Dimensions: height 155 mm, width 195 mm
Copyright: Rijks Museum: Open Domain
Curator: It looks like the start of a rather peculiar joke, but Jan Brandes’ "Pigs Without Hind Legs" from around 1785 makes me stop in my tracks. Editor: It strikes me as quite bleak, really. These figures, meticulously rendered in pencil, stand as symbols of… what, exactly? Absence? Lack? The gaze is direct, challenging, and unsettling. Curator: Absence is key, I think. Note how precisely the artist depicts what is there – the textures, the musculature, even the peculiar shape of the hindquarters, truncated as they are. The "lack" is almost a presence in itself. Editor: I read the presence of absence in socio-political terms. Brandes was traveling in Ceylon when he created this work, now known as Sri Lanka, at the height of Dutch colonial rule.
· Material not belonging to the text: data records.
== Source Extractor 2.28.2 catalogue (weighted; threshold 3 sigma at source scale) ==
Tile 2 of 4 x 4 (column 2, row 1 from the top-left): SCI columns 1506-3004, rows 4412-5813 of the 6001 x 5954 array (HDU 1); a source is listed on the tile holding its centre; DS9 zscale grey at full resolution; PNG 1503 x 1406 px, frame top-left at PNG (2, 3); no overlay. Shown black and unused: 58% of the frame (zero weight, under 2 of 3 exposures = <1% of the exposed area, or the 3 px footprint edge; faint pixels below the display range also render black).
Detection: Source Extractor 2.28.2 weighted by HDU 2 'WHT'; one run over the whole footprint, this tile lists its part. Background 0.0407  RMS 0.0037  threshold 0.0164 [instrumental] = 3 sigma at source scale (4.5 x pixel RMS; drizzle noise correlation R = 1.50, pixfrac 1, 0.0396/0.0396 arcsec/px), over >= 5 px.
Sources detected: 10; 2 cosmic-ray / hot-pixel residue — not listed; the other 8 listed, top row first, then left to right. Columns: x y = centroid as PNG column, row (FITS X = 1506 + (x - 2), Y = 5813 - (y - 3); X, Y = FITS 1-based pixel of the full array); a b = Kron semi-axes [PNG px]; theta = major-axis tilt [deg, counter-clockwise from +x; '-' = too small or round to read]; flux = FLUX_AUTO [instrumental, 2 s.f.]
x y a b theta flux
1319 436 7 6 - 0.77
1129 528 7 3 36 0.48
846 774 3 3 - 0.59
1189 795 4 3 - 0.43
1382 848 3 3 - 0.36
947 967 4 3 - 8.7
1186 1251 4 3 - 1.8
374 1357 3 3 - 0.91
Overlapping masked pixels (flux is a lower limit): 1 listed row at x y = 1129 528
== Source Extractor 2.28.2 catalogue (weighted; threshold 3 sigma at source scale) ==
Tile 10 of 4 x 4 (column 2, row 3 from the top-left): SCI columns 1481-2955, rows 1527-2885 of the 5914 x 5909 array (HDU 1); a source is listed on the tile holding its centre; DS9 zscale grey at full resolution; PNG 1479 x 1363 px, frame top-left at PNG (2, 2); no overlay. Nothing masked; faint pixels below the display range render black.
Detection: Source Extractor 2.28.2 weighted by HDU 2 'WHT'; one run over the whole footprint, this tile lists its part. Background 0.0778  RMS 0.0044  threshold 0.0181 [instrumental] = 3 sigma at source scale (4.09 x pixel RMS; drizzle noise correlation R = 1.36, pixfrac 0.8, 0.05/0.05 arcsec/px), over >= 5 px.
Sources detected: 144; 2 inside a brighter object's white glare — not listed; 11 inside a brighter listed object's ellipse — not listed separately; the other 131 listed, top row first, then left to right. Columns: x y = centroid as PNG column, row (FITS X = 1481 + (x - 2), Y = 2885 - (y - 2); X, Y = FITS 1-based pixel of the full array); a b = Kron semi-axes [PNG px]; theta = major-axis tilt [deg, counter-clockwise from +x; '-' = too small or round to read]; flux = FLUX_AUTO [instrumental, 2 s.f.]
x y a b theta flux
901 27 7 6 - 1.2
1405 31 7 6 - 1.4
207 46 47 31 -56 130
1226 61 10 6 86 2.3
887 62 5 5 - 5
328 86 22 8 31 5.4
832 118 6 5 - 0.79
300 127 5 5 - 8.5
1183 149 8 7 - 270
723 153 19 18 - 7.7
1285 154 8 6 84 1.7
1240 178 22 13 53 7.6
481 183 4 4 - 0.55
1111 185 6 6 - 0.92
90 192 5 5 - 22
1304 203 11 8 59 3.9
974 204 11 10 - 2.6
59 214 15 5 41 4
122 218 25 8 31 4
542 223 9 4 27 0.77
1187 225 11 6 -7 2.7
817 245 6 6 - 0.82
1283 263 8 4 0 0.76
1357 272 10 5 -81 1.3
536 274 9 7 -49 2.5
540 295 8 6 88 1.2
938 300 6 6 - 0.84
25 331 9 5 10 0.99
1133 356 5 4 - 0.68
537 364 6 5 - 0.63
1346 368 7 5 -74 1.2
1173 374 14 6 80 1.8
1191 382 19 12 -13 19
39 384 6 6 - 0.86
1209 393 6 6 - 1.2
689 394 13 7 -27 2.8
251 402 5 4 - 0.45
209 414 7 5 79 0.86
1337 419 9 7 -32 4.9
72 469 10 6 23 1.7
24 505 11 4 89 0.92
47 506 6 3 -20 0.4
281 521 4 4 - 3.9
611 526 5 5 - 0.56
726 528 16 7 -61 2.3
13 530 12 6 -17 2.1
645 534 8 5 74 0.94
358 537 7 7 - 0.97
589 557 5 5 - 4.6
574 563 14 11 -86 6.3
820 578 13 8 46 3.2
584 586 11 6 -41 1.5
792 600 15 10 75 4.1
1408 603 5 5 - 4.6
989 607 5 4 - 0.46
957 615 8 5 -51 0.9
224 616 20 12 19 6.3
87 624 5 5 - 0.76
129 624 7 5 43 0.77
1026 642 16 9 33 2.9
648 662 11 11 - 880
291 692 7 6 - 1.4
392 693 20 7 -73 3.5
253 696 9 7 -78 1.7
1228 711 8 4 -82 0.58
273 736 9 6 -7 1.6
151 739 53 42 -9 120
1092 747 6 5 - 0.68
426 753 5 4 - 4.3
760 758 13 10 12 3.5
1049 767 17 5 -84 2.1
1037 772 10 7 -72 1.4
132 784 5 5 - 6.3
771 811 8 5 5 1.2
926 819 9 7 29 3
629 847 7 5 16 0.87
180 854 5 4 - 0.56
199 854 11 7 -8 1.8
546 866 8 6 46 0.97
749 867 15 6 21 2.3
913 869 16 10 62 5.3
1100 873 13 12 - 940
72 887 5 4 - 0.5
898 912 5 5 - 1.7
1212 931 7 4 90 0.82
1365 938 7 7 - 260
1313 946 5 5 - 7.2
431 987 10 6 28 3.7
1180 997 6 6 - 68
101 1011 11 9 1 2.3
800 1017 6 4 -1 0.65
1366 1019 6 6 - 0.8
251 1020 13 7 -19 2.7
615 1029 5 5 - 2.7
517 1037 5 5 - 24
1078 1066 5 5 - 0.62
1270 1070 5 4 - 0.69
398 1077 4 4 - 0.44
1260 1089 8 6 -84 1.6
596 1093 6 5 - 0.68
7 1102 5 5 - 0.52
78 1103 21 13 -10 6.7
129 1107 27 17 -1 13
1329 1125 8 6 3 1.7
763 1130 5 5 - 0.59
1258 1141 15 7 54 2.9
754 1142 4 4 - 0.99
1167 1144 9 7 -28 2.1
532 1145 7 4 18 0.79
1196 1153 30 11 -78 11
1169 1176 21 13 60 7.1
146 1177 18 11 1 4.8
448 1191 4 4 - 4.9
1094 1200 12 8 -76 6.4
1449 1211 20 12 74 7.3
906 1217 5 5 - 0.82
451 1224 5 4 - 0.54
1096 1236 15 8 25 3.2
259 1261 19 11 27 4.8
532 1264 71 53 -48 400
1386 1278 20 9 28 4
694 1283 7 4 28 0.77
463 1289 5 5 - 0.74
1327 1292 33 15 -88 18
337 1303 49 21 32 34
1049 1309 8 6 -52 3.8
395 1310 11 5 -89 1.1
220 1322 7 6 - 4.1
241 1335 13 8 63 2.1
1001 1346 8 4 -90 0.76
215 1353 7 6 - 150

The visual lack of the pigs resonates with the material and structural lack that were violently enforced through colonial exploitation. Curator: Interesting idea. I’d assumed the strange anatomy had more to do with Brandes’ eccentric eye—he was a minister, but something of an oddball and known for depicting exotic creatures in sometimes-odd ways. Editor: Exactly! But that "eccentricity," let’s remember, flourished in a context saturated with violence and domination. This supposed realism obscures the violence inherent in observing and documenting the colonized world as "other." The detached hand of the artist only serves to amplify the impact and brutality. Curator: The pigs become a distorted mirror, reflecting the fractured realities of that historical moment. Perhaps they aren't just missing hind legs but something more symbolic? Editor: Yes! The missing parts can signify much more than immediately meets the eye, particularly when positioned within such an intersectional, intercontinental history of dispossession and cultural alienation. Curator: Maybe there's a degree of unexpected, almost defiant beauty in their incompleteness. Or is it just an absurd image after all? Editor: Its visual ambiguity is a critical part of the experience. And perhaps the "joke" reveals some unsettling truths after all.